Label

29/03/12

Jangan jadikan BBM mainan politik

Di Indonesia ada kejadian yg sangat aneh,yaitu zat cair yg bsa naik ke atas,berdasarkan rumus Pengetahuan Alam bahwa zat cair itu akan turun ke bawah,tetapi BBM yg termasuk zat cair malah naik ke atas.
Indonesia Corruption Watch mengharapkan agar kebijakan pemerintah untuk menaikkan harga bahan bakar minyak (BBM) tidak dijadikan alat politik pencitraan penguasa. Menurut Koordinator Divisi Pengawasan Analisis Anggaran ICW Firdaus Ilyas, harga BBM bisa saja berubah lagi menjelang Pemilihan Umum 2014 sesuai dengan kepentingan pihak-pihak yang berkuasa.
"Bisa saja dinaikkan dulu, kemudian diturunkan lagi harganya pada saat jelang Pemilu atau tahun 2013 nanti, kemudian diklaim, 'Kami pemerintah dan politisi yang sudah menurunkan BBM berkali-kali.' Pemandangan seperti ini sudah biasa terjadi," ujar Firdaus dalam jumpa pers di kantor ICW, Jakarta, Rabu (28/3/2012).
Dugaan lain ICW terkait kebijakan kenaikan harga BBM ini adalah pemerintah dan DPR RI bersikap tidak transparan kepada publik dalam menjelaskan kalkulasi perhitungan biaya subsidi BBM ini. Firdaus menduga hal itu dilakukan agar nantinya ada penggelembungan dana (mark up) yang dipakai untuk kepentingan bersama.
Firdaus berpendapat, DPR seharusnya mengetahui jelas perhitungan biaya subsidi pemerintah yang diduga terdapat dugaan mark up Rp 30 triliun.
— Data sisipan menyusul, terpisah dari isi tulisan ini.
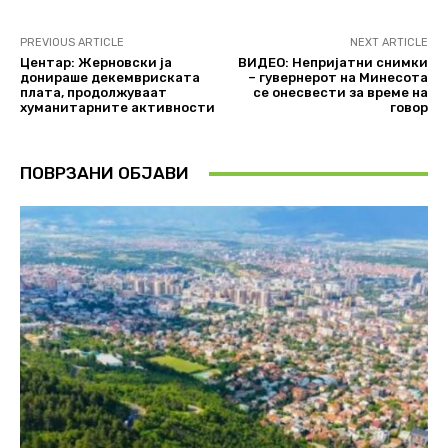
PREVIOUS ARTICLE
NEXT ARTICLE
Центар: Жерновски ја
ВИДЕО: Непријатни снимки
донираше декемвриската
– гувернерот на Минесота
плата, продолжуваат
се онесвести за време на
хуманитарните активности
говор
ПОВРЗАНИ ОБЈАВИ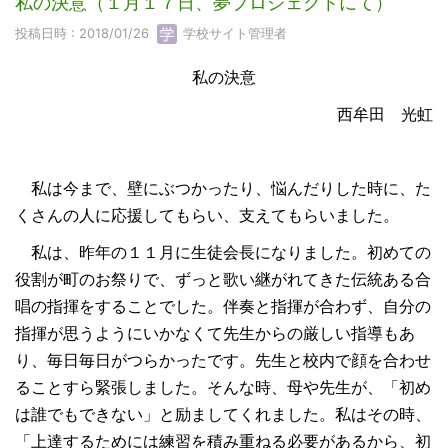
私の決意（１月１７日、夢プロジェクトにて）
投稿日時 : 2018/01/26
学校サイト管理者
私の決意
西牟田 光虹
私は今まで、壁にぶつかったり、悩んだりした時に、た
くさんの人に応援してもらい、支えてもらいました。
私は、昨年の１１月に生徒会長になりました。初めての
役割が町のお祭りで、ずっと歌い継がれてきた伝統ある合
唱の指揮をすることでした。伴奏と指揮が合わず、自分の
指揮が思うようにいかなくて先生からの厳しい指導もあ
り、毎日毎日がつらかったです。先生と校内で顔を合わせ
ることすら緊張しました。そんな時、母や先生が、「初め
は誰でもできない」と励ましてくれました。私はその時、
「上達するためには練習を積み重ねる必要があるから、初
Ada perbedaan hasil perhitungan biaya subsidi BBM antara pemerintah dan ICW, yang kata Firdaus harus ditelusuri kembali. ICW juga menghitung dengan metode yang sama dengan pemerintah. Menurut ICW, jika harga BBM jenis premium dan solar tidak naik atau tetap di harga Rp 4.500/liter, maka total beban subsidi BBM dan LPG hanya Rp 148 triliun. Hal ini berbeda dari perhitungan pemerintah beban subsidi BBM bisa mencapai Rp 178 triliun jika harga BBM tersebut tidak dinaikkan.
Perbedaan hitungan inilah yang menunjukkan indikasi mark up sebesar Rp 30 triliun. Jika harga BBM dinaikkan menjadi Rp 6.000 sekalipun, ICW menghitung total beban subsidi BBM hanya Rp 68 triliun. Adapun hitungan pemerintah sebesar Rp111 triliun. Selisihnya hampir Rp 43 triliun. ICW menilai hal ini bisa menjadi celah penyimpangan.
"Persoalannya tidak transparan. Saya juga tidak tahu apakah ini adalah bagian dari semacam investasi atau ATM politik bagi semua partai. Bisa saja dibajak kepentingan politik, di mana selisih Rp 30 triliun bisa saja dibagi bersama-sama bisnis, pengusaha, dan politik rente. Kepentingan politik kan butuh dana," ujarnya.